• [Exercise directions]: Copy the rows without any changes, from the first row through the row containing "line at (871, 248): solid -> dashed". Include both of those rows.
[START OF Records for the task]
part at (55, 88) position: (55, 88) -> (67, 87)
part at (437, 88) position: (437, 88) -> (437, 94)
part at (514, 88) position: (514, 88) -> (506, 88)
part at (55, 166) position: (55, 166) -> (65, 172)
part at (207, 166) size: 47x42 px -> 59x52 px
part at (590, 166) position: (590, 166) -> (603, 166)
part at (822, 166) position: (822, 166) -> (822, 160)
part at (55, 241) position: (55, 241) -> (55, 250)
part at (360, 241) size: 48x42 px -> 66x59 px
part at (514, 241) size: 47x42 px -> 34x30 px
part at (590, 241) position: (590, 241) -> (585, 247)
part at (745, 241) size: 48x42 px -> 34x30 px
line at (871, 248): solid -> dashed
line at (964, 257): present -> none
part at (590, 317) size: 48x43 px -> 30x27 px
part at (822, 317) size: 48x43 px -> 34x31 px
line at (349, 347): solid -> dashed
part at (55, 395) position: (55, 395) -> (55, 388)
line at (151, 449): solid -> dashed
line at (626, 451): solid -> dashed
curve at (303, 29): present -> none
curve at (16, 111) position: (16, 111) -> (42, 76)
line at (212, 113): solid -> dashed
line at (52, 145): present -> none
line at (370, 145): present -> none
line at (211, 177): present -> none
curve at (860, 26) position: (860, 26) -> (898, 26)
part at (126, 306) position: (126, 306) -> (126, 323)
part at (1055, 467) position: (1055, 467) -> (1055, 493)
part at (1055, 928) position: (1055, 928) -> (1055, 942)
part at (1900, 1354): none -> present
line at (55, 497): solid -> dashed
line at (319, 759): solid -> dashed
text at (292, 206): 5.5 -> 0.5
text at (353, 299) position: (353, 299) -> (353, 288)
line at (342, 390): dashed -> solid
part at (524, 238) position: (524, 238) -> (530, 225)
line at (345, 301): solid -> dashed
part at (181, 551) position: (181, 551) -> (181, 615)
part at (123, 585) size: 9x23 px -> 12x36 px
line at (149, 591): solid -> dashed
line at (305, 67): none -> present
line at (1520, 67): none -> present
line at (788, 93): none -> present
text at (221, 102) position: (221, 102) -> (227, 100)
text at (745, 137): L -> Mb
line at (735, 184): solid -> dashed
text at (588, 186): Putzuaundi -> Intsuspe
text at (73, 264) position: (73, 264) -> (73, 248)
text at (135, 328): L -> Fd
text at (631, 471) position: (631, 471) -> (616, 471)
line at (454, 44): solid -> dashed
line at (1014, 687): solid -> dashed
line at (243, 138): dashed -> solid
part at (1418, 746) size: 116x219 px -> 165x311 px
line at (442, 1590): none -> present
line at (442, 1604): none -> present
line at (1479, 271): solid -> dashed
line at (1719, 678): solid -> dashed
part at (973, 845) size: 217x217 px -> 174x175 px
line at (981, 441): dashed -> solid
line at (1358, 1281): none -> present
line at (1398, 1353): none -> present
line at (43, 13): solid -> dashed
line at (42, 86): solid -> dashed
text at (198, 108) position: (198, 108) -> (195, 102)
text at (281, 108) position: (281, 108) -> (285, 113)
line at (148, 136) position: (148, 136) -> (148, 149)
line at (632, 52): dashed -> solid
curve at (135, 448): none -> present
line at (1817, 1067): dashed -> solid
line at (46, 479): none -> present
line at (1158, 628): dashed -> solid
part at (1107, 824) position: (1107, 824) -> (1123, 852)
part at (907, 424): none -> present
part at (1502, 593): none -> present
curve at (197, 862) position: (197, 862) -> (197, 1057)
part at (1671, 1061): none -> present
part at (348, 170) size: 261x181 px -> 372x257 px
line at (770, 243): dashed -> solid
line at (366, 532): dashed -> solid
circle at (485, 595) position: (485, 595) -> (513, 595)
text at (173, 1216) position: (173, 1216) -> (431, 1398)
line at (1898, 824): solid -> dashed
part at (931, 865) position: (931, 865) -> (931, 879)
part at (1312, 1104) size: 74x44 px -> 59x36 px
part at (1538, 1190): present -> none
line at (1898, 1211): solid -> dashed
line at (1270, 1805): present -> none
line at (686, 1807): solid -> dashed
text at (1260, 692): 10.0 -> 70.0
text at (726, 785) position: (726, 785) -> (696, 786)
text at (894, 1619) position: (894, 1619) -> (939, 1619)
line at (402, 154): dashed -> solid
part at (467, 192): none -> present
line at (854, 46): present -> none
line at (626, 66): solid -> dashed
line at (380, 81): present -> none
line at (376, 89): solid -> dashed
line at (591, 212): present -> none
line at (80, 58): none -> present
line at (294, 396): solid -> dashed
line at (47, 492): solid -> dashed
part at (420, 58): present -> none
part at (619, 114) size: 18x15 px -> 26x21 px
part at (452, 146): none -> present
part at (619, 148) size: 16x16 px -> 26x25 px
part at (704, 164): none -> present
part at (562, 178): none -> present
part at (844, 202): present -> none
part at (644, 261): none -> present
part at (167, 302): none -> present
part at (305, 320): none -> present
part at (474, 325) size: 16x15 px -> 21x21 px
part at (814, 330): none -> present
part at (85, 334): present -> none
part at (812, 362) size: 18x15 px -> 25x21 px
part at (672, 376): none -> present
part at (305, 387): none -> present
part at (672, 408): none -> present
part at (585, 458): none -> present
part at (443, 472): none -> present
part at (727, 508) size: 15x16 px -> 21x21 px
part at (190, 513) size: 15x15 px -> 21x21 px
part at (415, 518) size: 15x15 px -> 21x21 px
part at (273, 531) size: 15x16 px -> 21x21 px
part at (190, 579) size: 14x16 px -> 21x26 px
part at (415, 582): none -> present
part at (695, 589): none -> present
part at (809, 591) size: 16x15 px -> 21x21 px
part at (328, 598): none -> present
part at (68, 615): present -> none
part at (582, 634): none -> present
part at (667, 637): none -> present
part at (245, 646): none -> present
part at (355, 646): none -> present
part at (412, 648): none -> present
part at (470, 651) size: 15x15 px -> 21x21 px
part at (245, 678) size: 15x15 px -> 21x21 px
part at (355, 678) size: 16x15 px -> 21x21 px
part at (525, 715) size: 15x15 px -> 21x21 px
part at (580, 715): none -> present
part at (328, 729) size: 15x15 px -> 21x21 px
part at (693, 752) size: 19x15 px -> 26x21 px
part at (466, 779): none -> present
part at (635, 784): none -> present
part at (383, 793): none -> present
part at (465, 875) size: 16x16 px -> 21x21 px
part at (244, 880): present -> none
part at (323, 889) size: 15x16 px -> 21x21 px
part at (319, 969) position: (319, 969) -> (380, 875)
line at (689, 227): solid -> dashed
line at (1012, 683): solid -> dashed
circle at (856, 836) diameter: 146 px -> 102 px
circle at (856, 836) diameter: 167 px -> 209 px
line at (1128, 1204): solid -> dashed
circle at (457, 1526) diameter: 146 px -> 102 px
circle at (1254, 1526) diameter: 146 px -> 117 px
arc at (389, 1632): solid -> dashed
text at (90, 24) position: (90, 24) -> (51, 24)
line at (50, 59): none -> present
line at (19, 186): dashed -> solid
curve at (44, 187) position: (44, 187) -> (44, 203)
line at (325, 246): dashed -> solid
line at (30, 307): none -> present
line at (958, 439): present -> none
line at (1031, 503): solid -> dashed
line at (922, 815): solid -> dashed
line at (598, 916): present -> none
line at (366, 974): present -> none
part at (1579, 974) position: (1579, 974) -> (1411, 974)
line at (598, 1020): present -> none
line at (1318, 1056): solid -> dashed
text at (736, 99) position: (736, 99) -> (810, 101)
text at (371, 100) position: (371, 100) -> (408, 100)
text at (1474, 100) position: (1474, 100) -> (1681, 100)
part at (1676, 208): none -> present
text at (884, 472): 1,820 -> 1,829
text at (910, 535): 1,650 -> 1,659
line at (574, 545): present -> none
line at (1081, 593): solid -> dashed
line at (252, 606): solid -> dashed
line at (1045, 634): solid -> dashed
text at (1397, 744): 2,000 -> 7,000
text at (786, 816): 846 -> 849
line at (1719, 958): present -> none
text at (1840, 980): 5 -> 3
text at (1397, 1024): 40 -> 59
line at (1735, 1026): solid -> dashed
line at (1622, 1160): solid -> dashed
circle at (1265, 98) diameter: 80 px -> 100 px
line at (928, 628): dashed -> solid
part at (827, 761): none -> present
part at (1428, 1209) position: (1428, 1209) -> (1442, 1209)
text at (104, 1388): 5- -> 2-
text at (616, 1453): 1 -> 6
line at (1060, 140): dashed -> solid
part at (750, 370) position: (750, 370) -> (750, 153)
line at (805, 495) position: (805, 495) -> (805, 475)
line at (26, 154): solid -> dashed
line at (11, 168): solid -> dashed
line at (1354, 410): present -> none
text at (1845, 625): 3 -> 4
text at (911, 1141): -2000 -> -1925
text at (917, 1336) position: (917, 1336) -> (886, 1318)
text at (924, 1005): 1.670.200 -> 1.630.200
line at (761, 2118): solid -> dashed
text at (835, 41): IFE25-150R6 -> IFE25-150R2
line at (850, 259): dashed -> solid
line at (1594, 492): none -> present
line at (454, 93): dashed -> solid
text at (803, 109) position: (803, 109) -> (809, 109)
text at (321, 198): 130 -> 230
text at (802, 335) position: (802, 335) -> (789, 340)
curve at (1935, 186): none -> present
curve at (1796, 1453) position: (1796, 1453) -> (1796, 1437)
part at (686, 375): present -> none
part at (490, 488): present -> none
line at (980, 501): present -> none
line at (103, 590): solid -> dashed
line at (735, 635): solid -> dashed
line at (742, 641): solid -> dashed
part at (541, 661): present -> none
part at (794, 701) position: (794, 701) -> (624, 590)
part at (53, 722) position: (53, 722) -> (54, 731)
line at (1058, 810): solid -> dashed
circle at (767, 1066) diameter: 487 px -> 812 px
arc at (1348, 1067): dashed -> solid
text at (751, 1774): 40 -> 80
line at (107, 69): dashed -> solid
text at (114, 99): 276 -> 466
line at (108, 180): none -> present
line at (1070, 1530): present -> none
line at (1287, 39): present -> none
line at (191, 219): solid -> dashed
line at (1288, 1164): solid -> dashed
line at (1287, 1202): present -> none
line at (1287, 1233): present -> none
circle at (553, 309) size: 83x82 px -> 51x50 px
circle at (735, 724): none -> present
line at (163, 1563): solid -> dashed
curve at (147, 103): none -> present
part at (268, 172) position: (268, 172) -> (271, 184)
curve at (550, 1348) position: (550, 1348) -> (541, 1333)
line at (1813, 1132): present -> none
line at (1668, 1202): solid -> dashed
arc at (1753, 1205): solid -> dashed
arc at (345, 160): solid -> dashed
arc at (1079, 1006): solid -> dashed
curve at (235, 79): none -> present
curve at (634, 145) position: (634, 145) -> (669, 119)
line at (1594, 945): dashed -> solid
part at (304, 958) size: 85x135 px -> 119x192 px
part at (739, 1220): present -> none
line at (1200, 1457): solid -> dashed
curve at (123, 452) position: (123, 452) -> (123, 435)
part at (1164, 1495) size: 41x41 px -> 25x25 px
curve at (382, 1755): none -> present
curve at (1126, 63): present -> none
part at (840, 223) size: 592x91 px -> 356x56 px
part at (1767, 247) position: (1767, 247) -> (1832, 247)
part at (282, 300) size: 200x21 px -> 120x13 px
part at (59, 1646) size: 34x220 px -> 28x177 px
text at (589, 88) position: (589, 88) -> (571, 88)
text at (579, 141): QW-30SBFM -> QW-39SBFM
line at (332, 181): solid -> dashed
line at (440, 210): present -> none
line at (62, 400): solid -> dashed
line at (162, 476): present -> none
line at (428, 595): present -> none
[END OF Records for the task]
• [Response to the exercise]:
part at (55, 88) position: (55, 88) -> (67, 87)
part at (437, 88) position: (437, 88) -> (437, 94)
part at (514, 88) position: (514, 88) -> (506, 88)
part at (55, 166) position: (55, 166) -> (65, 172)
part at (207, 166) size: 47x42 px -> 59x52 px
part at (590, 166) position: (590, 166) -> (603, 166)
part at (822, 166) position: (822, 166) -> (822, 160)
part at (55, 241) position: (55, 241) -> (55, 250)
part at (360, 241) size: 48x42 px -> 66x59 px
part at (514, 241) size: 47x42 px -> 34x30 px
part at (590, 241) position: (590, 241) -> (585, 247)
part at (745, 241) size: 48x42 px -> 34x30 px
line at (871, 248): solid -> dashed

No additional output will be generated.